━━━━━ Source document

P0989 Improving Draft Genome Assemblies Using Next-gen Data with Gap-Filling and Scaffolding Assembly Tools

Jixin Deng , Baylor College of Medicine
Jiaxin Qu , Baylor College of Medicine
Huaiyang Jiang , Baylor College of Medicine
Yue Liu , Baylor College of Medicine
Xiang Qin , Baylor College of Medicine
Xing Zhi Song , Baylor College of Medicine
Stephen Richards , Baylor College of Medicine, Houston, TX
Kim Worley , Human Genome Sequencing Center, Baylor College of Medicine, Houston, TX
Richard A. Gibbs , Human Genome Sequencing Center, Baylor College of Medicine
The recent advances in sequencing technology have allowed  large amounts of additional sequence data to be generated for relatively little cost to improve existing genome assemblies and to generate de novo assemblies. Extracting information from those data for good genome assembly requires meticulous and effective methodologies and tools.  We present two tools that work with initial assemblies in a de novo assembly process to improve scaffolding and fill gaps.  Atlas-Link can produce a de novo scaffold structure, or upgrade an existing scaffold structure of a draft assembly using mate pair sequencing data from different next-gen sequencing platforms in the standard bam file format.  Atlas-GapFill identifies mate pair data that can step into assembly gaps and locally assembles the data to fill the gaps in an existing scaffold or to extend contigs at the ends of a scaffold. The tools have been applied to Illumina, SOLiD and 454 sequencing data.  These new modules of the Atlas assembly suite have significantly improved previously released draft genome assemblies for a number of projects at the BCM-HGSC including several arthropod genomes of agriculturally important pests.  Both Atlas-Link and Atlas-GapFill were used to produce assemblies of the Assemblathon 2 data for that community-wide comparison.  Ongoing comparative genomics projects generating high quality draft genomes for primates, mammals, cetaceans, echinoderms and arthropods are benefitting from these methods.

━━━━━━━━━━
━━━━━ Information provided

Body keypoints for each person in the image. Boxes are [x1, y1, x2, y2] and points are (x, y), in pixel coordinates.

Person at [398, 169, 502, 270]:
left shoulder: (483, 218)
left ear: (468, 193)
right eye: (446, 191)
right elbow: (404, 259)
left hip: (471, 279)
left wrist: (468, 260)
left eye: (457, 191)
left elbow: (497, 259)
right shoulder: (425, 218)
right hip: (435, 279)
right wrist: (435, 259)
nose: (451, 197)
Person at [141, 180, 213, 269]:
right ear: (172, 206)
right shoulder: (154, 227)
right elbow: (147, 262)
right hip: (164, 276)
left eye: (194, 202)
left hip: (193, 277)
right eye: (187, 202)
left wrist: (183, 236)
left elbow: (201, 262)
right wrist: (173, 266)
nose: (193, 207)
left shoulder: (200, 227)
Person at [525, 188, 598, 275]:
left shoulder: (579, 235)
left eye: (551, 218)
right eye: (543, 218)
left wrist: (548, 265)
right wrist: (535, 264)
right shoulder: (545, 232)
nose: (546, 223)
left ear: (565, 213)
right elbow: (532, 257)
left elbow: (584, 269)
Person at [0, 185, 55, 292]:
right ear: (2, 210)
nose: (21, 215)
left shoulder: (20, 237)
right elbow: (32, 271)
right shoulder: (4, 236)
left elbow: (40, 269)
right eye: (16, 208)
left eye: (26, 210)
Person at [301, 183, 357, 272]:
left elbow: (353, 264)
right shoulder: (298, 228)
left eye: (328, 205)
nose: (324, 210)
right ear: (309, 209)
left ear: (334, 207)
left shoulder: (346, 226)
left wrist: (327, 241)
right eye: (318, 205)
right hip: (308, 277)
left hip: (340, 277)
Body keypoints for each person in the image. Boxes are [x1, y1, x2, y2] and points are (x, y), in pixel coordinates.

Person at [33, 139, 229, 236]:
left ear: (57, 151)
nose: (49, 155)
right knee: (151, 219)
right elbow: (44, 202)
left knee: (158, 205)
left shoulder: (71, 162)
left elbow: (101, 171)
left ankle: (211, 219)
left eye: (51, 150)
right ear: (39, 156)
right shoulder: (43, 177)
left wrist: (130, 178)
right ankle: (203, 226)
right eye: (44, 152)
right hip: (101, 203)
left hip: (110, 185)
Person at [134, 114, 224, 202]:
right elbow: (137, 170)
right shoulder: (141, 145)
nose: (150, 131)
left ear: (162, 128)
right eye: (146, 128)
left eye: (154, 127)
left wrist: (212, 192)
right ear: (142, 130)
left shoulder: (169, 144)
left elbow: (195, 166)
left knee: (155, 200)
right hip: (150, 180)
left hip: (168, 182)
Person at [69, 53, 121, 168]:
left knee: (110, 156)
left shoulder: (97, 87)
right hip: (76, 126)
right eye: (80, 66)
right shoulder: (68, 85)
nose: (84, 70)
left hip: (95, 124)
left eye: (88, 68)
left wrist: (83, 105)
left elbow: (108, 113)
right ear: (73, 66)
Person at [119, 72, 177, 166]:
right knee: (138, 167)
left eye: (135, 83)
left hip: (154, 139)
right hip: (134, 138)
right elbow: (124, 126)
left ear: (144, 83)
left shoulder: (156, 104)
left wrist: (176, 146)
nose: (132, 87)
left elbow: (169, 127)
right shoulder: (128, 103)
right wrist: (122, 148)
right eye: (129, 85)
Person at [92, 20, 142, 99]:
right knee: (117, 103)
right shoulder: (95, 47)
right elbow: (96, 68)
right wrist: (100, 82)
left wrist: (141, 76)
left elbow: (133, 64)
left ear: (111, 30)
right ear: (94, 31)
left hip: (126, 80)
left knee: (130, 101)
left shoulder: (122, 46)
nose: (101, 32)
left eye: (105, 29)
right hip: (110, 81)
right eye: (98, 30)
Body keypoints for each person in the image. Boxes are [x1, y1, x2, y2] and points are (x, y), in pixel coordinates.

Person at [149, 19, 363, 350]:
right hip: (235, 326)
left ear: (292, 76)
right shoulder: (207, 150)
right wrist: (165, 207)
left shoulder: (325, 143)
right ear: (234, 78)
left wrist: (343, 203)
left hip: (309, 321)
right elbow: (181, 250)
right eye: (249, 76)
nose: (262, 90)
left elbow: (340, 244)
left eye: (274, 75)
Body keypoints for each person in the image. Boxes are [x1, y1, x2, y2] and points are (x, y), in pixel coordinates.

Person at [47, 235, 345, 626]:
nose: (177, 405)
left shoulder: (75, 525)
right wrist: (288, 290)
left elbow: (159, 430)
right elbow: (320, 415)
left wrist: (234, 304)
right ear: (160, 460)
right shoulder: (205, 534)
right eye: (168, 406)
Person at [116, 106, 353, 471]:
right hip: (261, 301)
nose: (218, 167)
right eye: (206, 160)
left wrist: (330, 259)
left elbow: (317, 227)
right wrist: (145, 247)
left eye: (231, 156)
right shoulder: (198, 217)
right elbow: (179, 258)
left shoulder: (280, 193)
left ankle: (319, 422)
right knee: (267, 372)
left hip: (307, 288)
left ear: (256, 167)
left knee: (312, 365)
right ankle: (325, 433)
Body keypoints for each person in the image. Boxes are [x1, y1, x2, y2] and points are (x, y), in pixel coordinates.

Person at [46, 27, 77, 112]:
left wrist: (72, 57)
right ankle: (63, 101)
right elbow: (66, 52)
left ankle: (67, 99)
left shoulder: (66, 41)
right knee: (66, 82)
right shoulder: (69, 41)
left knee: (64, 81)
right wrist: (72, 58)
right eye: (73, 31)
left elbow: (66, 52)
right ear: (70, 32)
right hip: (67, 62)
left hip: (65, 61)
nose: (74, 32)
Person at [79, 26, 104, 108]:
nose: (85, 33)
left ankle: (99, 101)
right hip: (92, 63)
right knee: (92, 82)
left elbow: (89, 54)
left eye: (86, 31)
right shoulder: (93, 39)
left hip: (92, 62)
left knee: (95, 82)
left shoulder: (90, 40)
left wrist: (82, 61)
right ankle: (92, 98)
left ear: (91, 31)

━━━━━━━━━━

Work task 1:
Turn the paragraph of the genome assembly abstract that begins "The recent advances in sequencing technology" into a short list of its main points.
Work task 2:
According to the genome assembly abstract, which three sequencing platforms' data have the tools been applied to?
The records were taken from a separate source.

Problem solution 1:
- Newer sequencing technology yields large amounts of extra sequence data at relatively low cost, both for improving existing genome assemblies and for making de novo ones.
- Using that data well calls for careful, effective methods and tools.
- Two tools are presented that work with initial assemblies to improve scaffolding and fill gaps:
  - Atlas-Link builds a de novo scaffold structure, or upgrades an existing one in a draft assembly, using mate pair data from various next-gen platforms in standard bam format.
  - Atlas-GapFill finds mate pair data that can step into assembly gaps, then locally assembles it to fill those gaps or to extend contigs at scaffold ends.
- The tools have been used on Illumina, SOLiD and 454 data.
- These new Atlas assembly suite modules have significantly improved earlier draft assemblies for several BCM-HGSC projects, including arthropod genomes of agriculturally important pests.
- Both tools were used to produce assemblies of the Assemblathon 2 data.
- Ongoing comparative genomics projects on primates, mammals, cetaceans, echinoderms and arthropods are benefiting from these methods.

Problem solution 2:
Illumina, SOLiD and 454.